## [Data for this task]
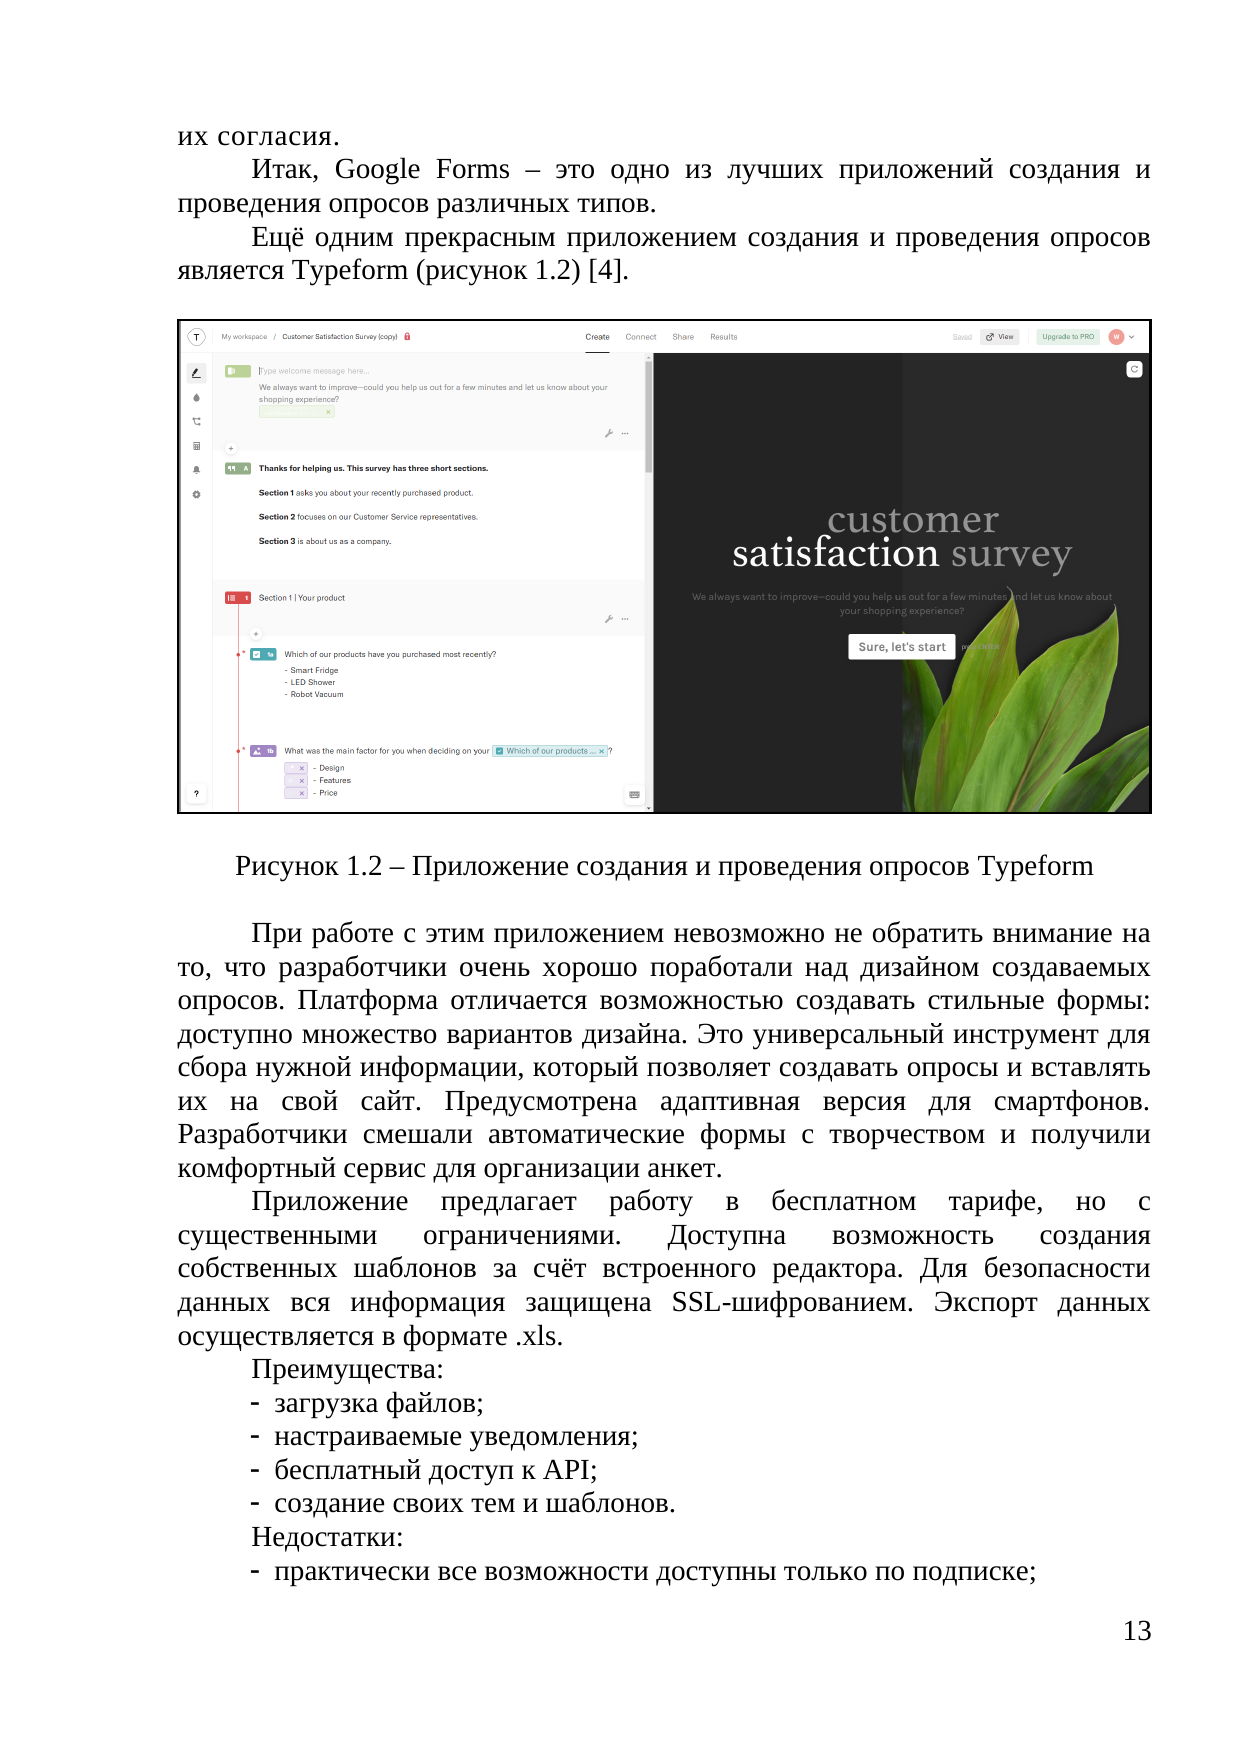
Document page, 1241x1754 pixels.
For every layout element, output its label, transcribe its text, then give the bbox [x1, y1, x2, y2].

text настраиваемые уведомления; [177, 1418, 1152, 1452]
text Рисунок 1.2 – Приложение создания и проведения опросов Typeform [177, 848, 1152, 882]
text Итак, Google Forms – это одно из лучших приложений создания и проведения опросов различных типов. [177, 152, 1152, 219]
picture [179, 321, 1149, 812]
text создание своих тем и шаблонов. [177, 1486, 1152, 1519]
text Приложение предлагает работу в бесплатном тарифе, но с существенными ограничениями. Доступна возможность создания собственных шаблонов за счёт встроенного редактора. Для безопасности данных вся информация защищена SSL-шифрованием. Экспорт данных осуществляется в формате .xls. [177, 1183, 1152, 1351]
text практически все возможности доступны только по подписке; [177, 1553, 1152, 1586]
text Преимущества: [177, 1351, 1152, 1385]
text Ещё одним прекрасным приложением создания и проведения опросов является Typeform (рисунок 1.2) [4]. [177, 219, 1152, 286]
text загрузка файлов; [177, 1385, 1152, 1418]
text Недостатки: [177, 1519, 1152, 1553]
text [177, 118, 1152, 152]
text бесплатный доступ к АРI; [177, 1452, 1152, 1486]
text При работе с этим приложением невозможно не обратить внимание на то, что разработчики очень хорошо поработали над дизайном создаваемых опросов. Платформа отличается возможностью создавать стильные формы: доступно множество вариантов дизайна. Это универсальный инструмент для сбора нужной информации, который позволяет создавать опросы и вставлять их на свой сайт. Предусмотрена адаптивная версия для смартфонов. Разработчики смешали автоматические формы с творчеством и получили комфортный сервис для организации анкет. [177, 915, 1152, 1183]
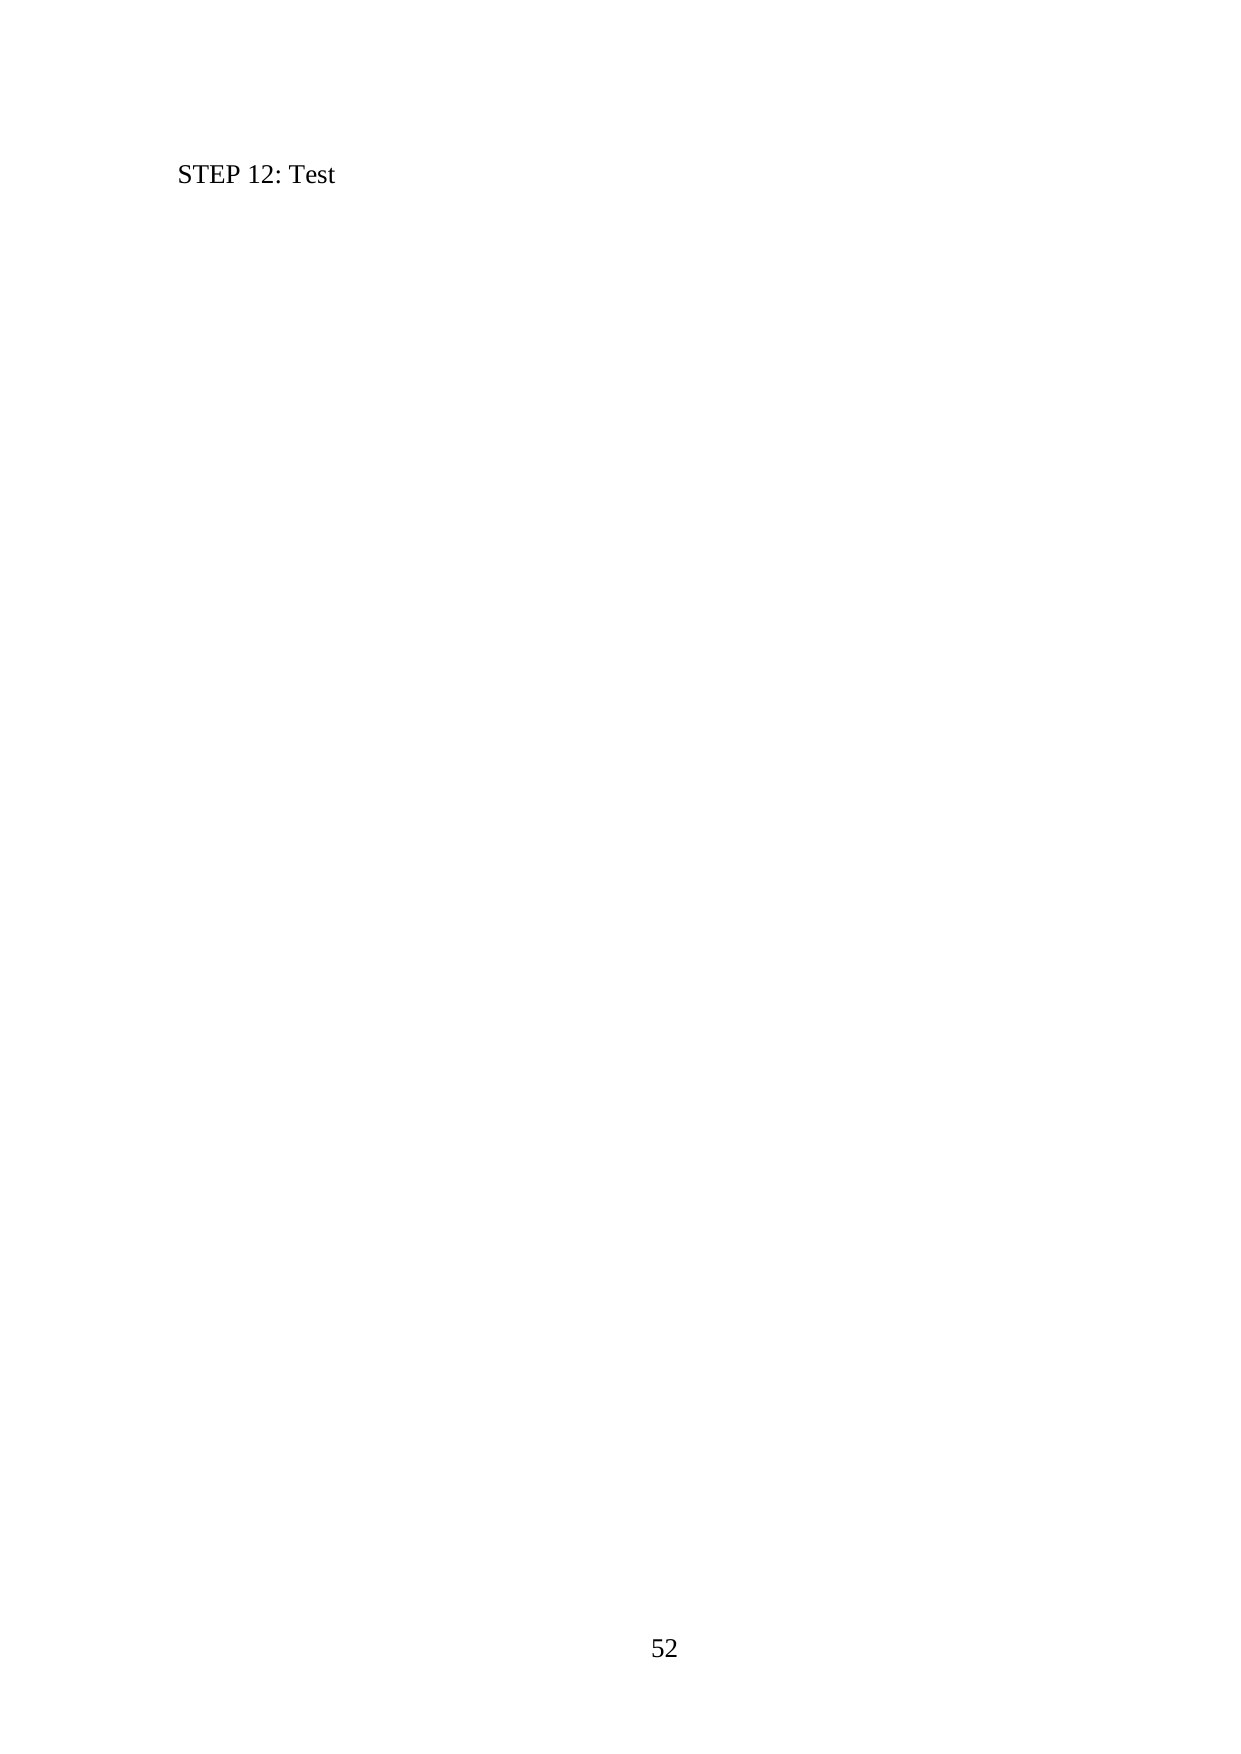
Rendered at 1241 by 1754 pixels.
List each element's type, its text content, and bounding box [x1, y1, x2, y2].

list STEP 12: Test [177, 118, 1152, 190]
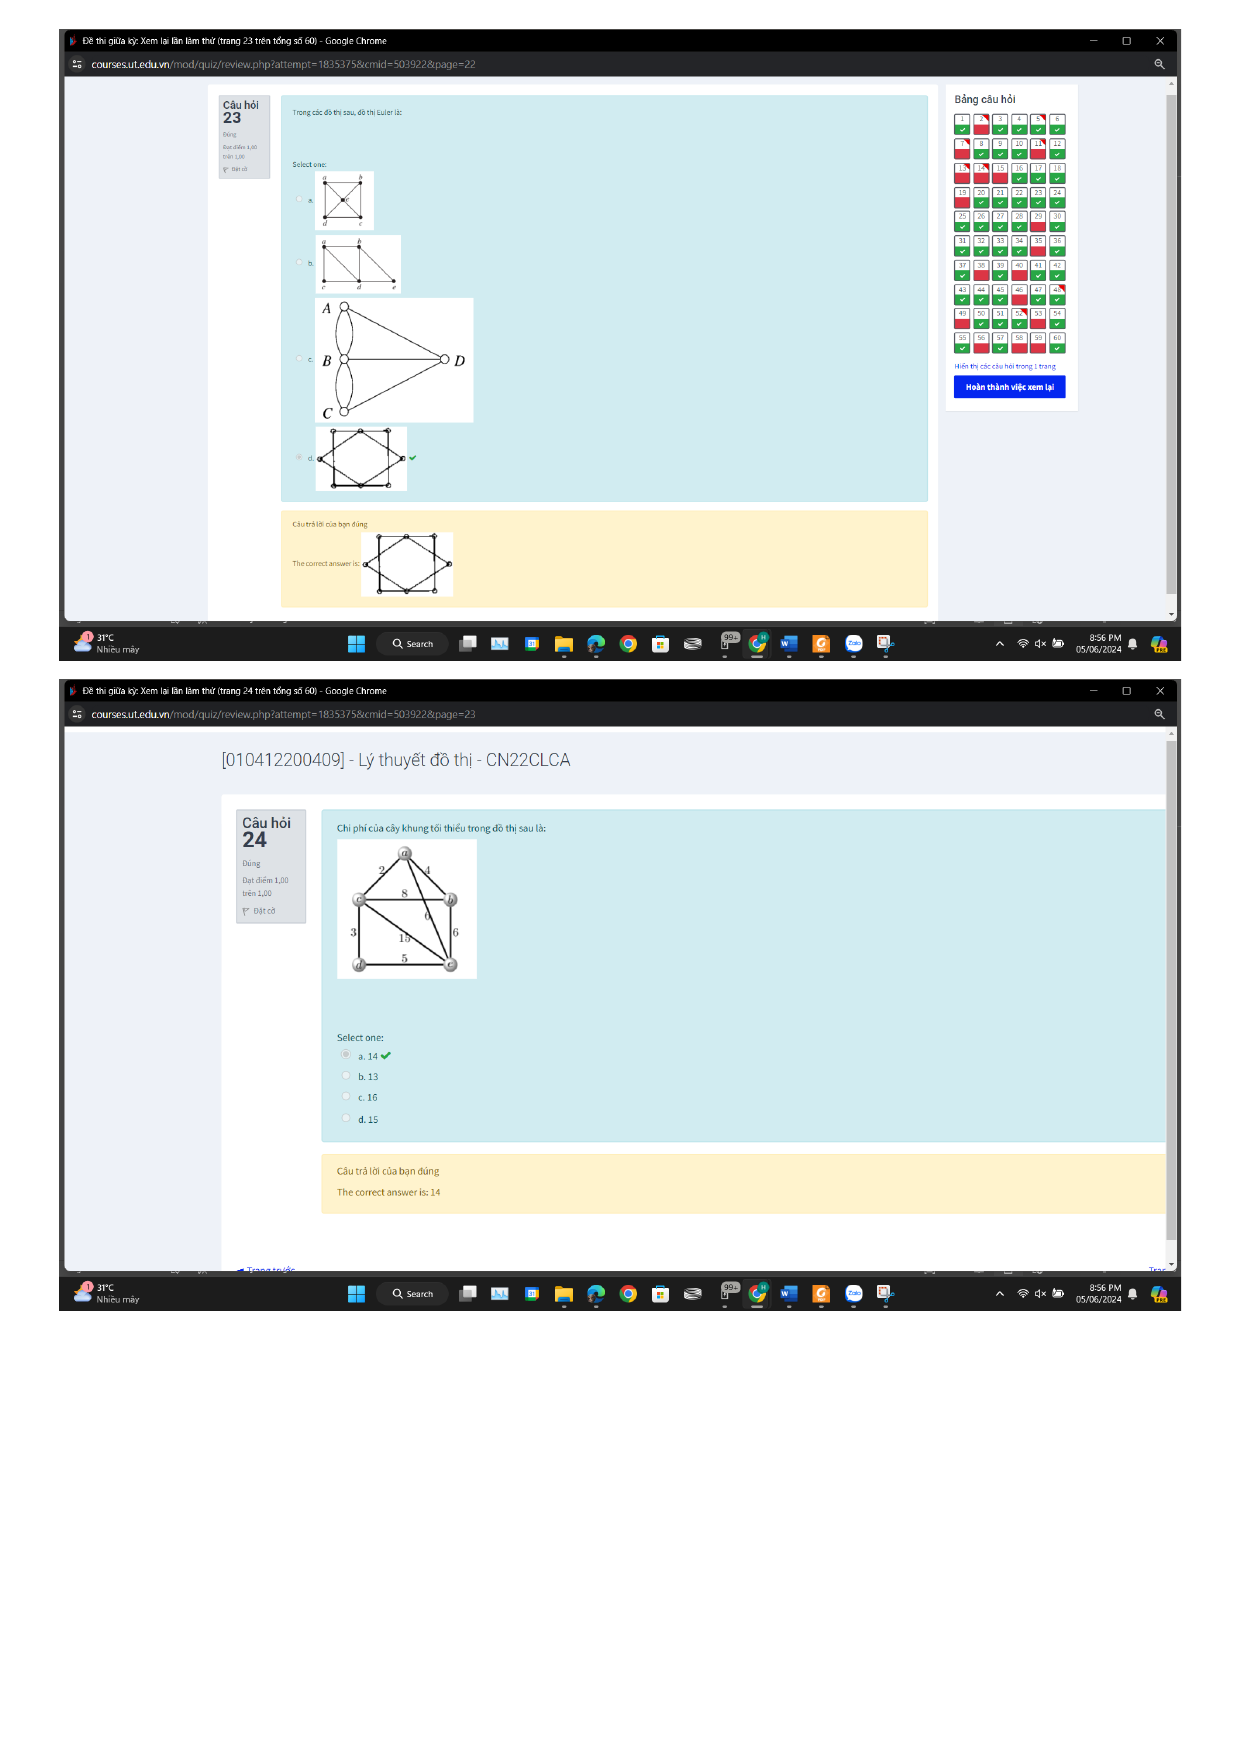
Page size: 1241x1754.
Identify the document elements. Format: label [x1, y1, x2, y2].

picture [59, 29, 1182, 661]
picture [59, 679, 1182, 1311]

## [Task details]
From the material above, gather all lines that include the string "pixels" and copy them.

## [Written answer]
Document page, 1241x1754 pixels.
Rendered at 1241 by 1754 pixels.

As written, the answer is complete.